= What this task involves =
Transcribe, exactly and without pictures, the lines below from the line with "центр в Реутове: услуги, цены" to the line with "explored over 30", both ends included, and no others.

*** Dataset Section Begins ***

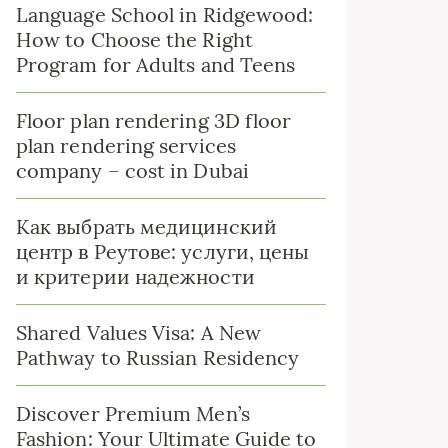
Language School in Ridgewood:
How to Choose the Right
Program for Adults and Teens
Floor plan rendering 3D floor
plan rendering services
company – cost in Dubai
Как выбрать медицинский
центр в Реутове: услуги, цены
и критерии надежности
Shared Values Visa: A New
Pathway to Russian Residency
Discover Premium Men’s
Fashion: Your Ultimate Guide to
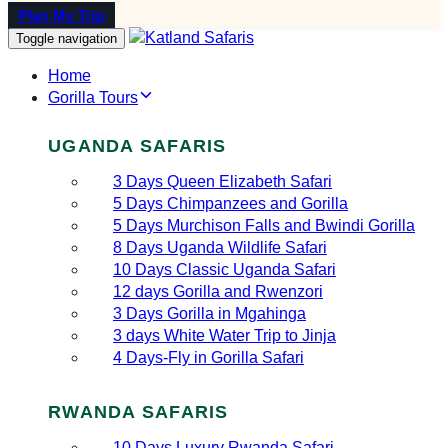
Plan My Trip
Toggle navigation
Home
Gorilla Tours
UGANDA SAFARIS
3 Days Queen Elizabeth Safari
5 Days Chimpanzees and Gorilla
5 Days Murchison Falls and Bwindi Gorilla
8 Days Uganda Wildlife Safari
10 Days Classic Uganda Safari
12 days Gorilla and Rwenzori
3 Days Gorilla in Mgahinga
3 days White Water Trip to Jinja
4 Days-Fly in Gorilla Safari
RWANDA SAFARIS
10 Days Luxury Rwanda Safari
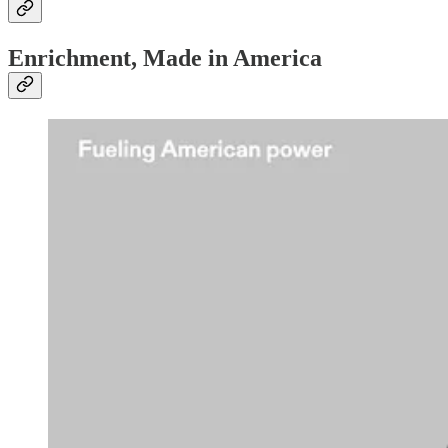
Enrichment, Made in America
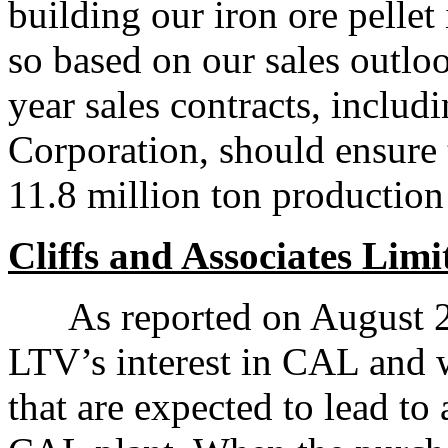
building our iron ore pelle
so based on our sales outlo
year sales contracts, inclu
Corporation, should ensure th
11.8 million ton production
Cliffs and Associates Lim
As reported on August 28,
LTV’s interest in CAL and w
that are expected to lead to 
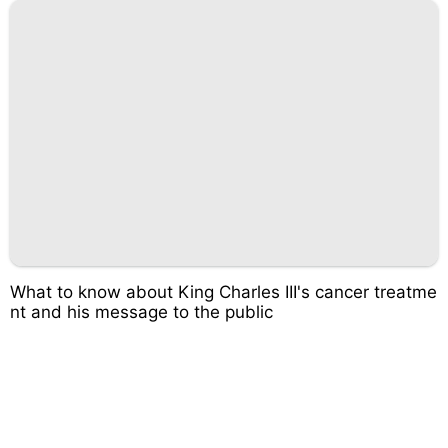
What to know about King Charles III's cancer treatme
nt and his message to the public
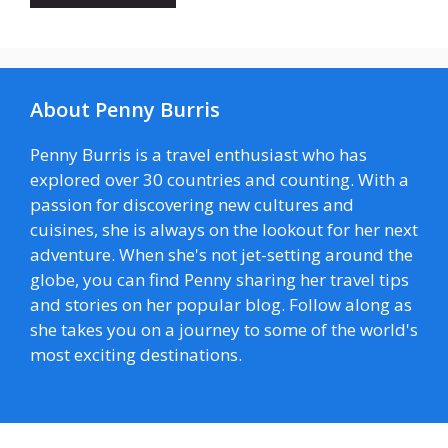
About Penny Burris
Penny Burris is a travel enthusiast who has
explored over 30 countries and counting. With a
passion for discovering new cultures and
cuisines, she is always on the lookout for her next
adventure. When she's not jet-setting around the
globe, you can find Penny sharing her travel tips
and stories on her popular blog. Follow along as
she takes you on a journey to some of the world's
most exciting destinations.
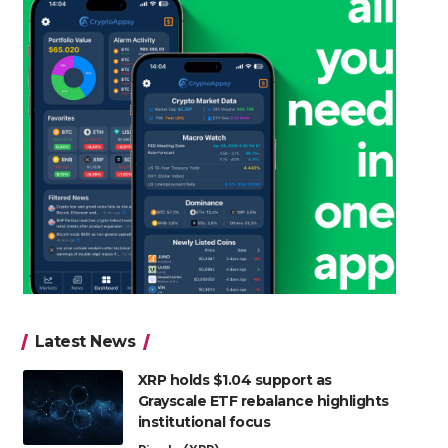
Latest News
XRP holds $1.04 support as
Grayscale ETF rebalance highlights
institutional focus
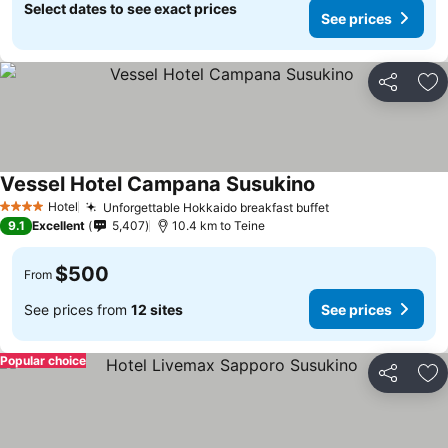
Select dates to see exact prices
See prices
Share
Ad
Vessel Hotel Campana Susukino
See prices
Hotel
Unforgettable Hokkaido breakfast buffet
See prices
4 Stars
9.1
Excellent
5,407
10.4 km to Teine
$500
From
See prices from
12 sites
See prices
Popular choice
Share
Ad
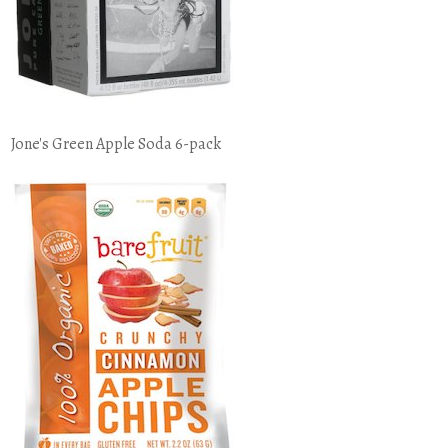
Jone's Green Apple Soda 6-pack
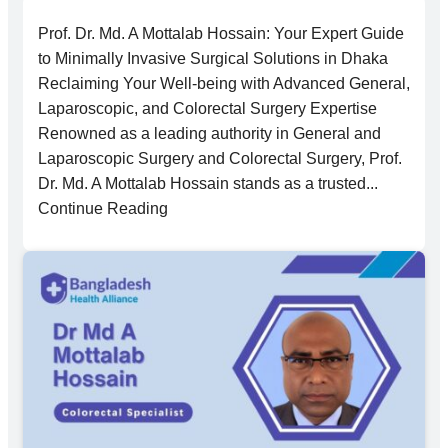
Prof. Dr. Md. A Mottalab Hossain: Your Expert Guide
to Minimally Invasive Surgical Solutions in Dhaka
Reclaiming Your Well-being with Advanced General,
Laparoscopic, and Colorectal Surgery Expertise
Renowned as a leading authority in General and
Laparoscopic Surgery and Colorectal Surgery, Prof.
Dr. Md. A Mottalab Hossain stands as a trusted...
Continue Reading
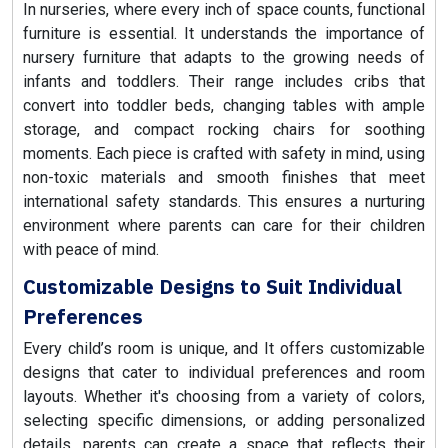
In nurseries, where every inch of space counts, functional
furniture is essential. It understands the importance of
nursery furniture that adapts to the growing needs of
infants and toddlers. Their range includes cribs that
convert into toddler beds, changing tables with ample
storage, and compact rocking chairs for soothing
moments. Each piece is crafted with safety in mind, using
non-toxic materials and smooth finishes that meet
international safety standards. This ensures a nurturing
environment where parents can care for their children
with peace of mind.
Customizable Designs to Suit Individual
Preferences
Every child’s room is unique, and It offers customizable
designs that cater to individual preferences and room
layouts. Whether it's choosing from a variety of colors,
selecting specific dimensions, or adding personalized
details, parents can create a space that reflects their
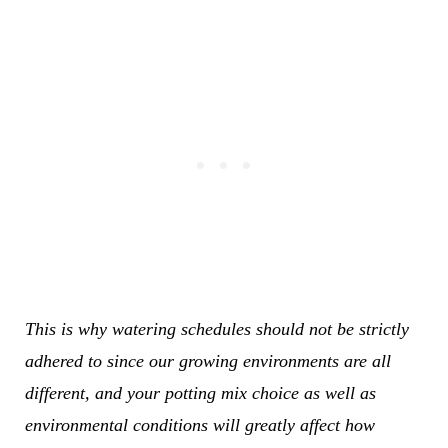
This is why watering schedules should not be strictly
adhered to since our growing environments are all
different, and your potting mix choice as well as
environmental conditions will greatly affect how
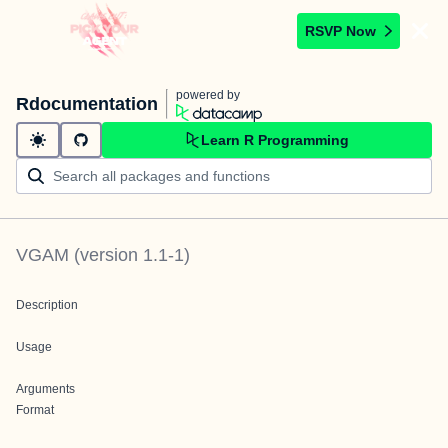
RSVP Now
powered by
Rdocumentation
Learn R Programming
VGAM
(version
1.1-1
)
Description
Usage
Arguments
Format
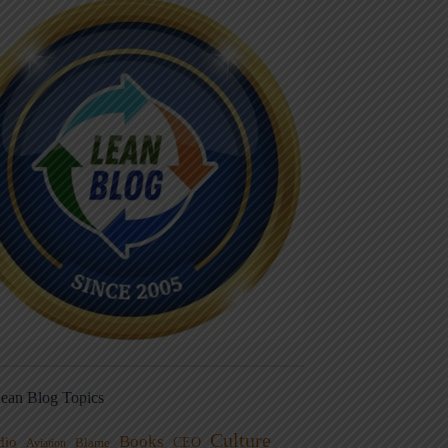
ean Blog Topics
Culture
Books
dio
CEO
Blame
Aviation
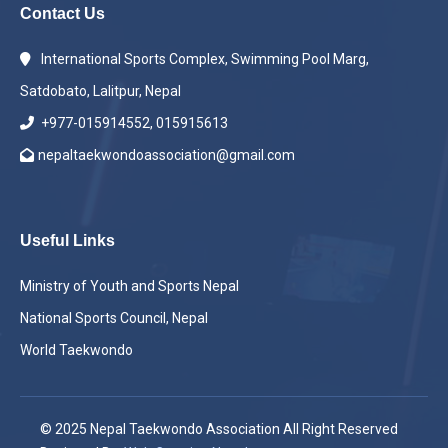
Contact Us
International Sports Complex, Swimming Pool Marg,
Satdobato, Lalitpur, Nepal
+977-015914552, 015915613
nepaltaekwondoassociation@gmail.com
Useful Links
Ministry of Youth and Sports Nepal
National Sports Council, Nepal
World Taekwondo
© 2025 Nepal Taekwondo Association All Right Reserved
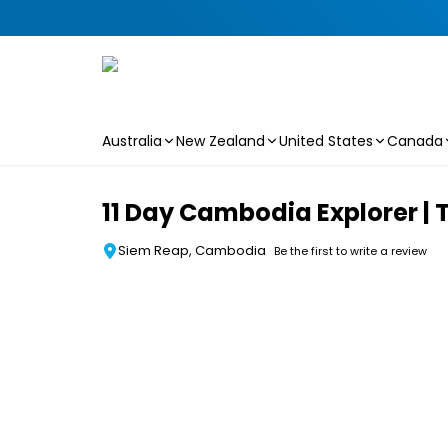
Australia
New Zealand
United States
Canada
Skip to main content
11 Day Cambodia Explorer | 
Siem Reap, Cambodia
Be the first to write a review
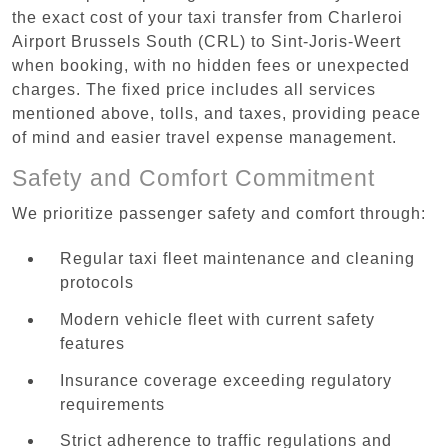
the exact cost of your taxi transfer from Charleroi
Airport Brussels South (CRL) to Sint-Joris-Weert
when booking, with no hidden fees or unexpected
charges. The fixed price includes all services
mentioned above, tolls, and taxes, providing peace
of mind and easier travel expense management.
Safety and Comfort Commitment
We prioritize passenger safety and comfort through:
Regular taxi fleet maintenance and cleaning
protocols
Modern vehicle fleet with current safety
features
Insurance coverage exceeding regulatory
requirements
Strict adherence to traffic regulations and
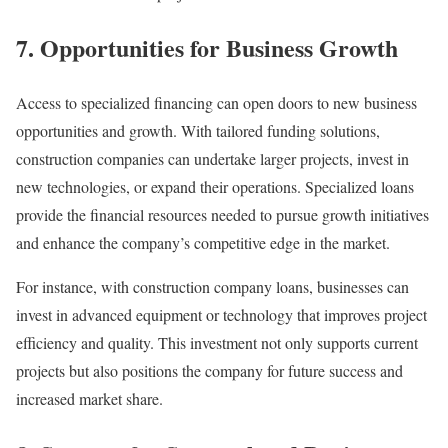
7. Opportunities for Business Growth
Access to specialized financing can open doors to new business
opportunities and growth. With tailored funding solutions,
construction companies can undertake larger projects, invest in
new technologies, or expand their operations. Specialized loans
provide the financial resources needed to pursue growth initiatives
and enhance the company’s competitive edge in the market.
For instance, with construction company loans, businesses can
invest in advanced equipment or technology that improves project
efficiency and quality. This investment not only supports current
projects but also positions the company for future success and
increased market share.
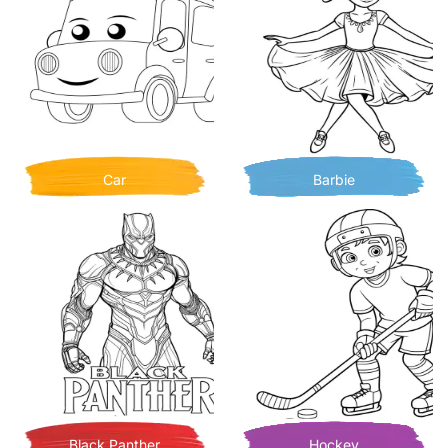
Car
Barbie
Black Panther
Hockey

*** Dataset Section Ends ***

= Answer for the task =
центр в Реутове: услуги, цены
и критерии надежности
Shared Values Visa: A New
Pathway to Russian Residency
Discover Premium Men’s
Fashion: Your Ultimate Guide to
Plan My Trip
Toggle navigation
Home
Gorilla Tours
UGANDA SAFARIS
3 Days Queen Elizabeth Safari
5 Days Chimpanzees and Gorilla
5 Days Murchison Falls and Bwindi Gorilla
8 Days Uganda Wildlife Safari
10 Days Classic Uganda Safari
12 days Gorilla and Rwenzori
3 Days Gorilla in Mgahinga
3 days White Water Trip to Jinja
4 Days-Fly in Gorilla Safari
RWANDA SAFARIS
10 Days Luxury Rwanda Safari
Enrichment, Made in America
building our iron ore pelle
so based on our sales outlo
year sales contracts, inclu
Corporation, should ensure th
11.8 million ton production
Cliffs and Associates Lim
As reported on August 28,
LTV’s interest in CAL and w
that are expected to lead to 
What to know about King Charles III's cancer treatme
nt and his message to the public
About Penny Burris
Penny Burris is a travel enthusiast who has
explored over 30 countries and counting. With a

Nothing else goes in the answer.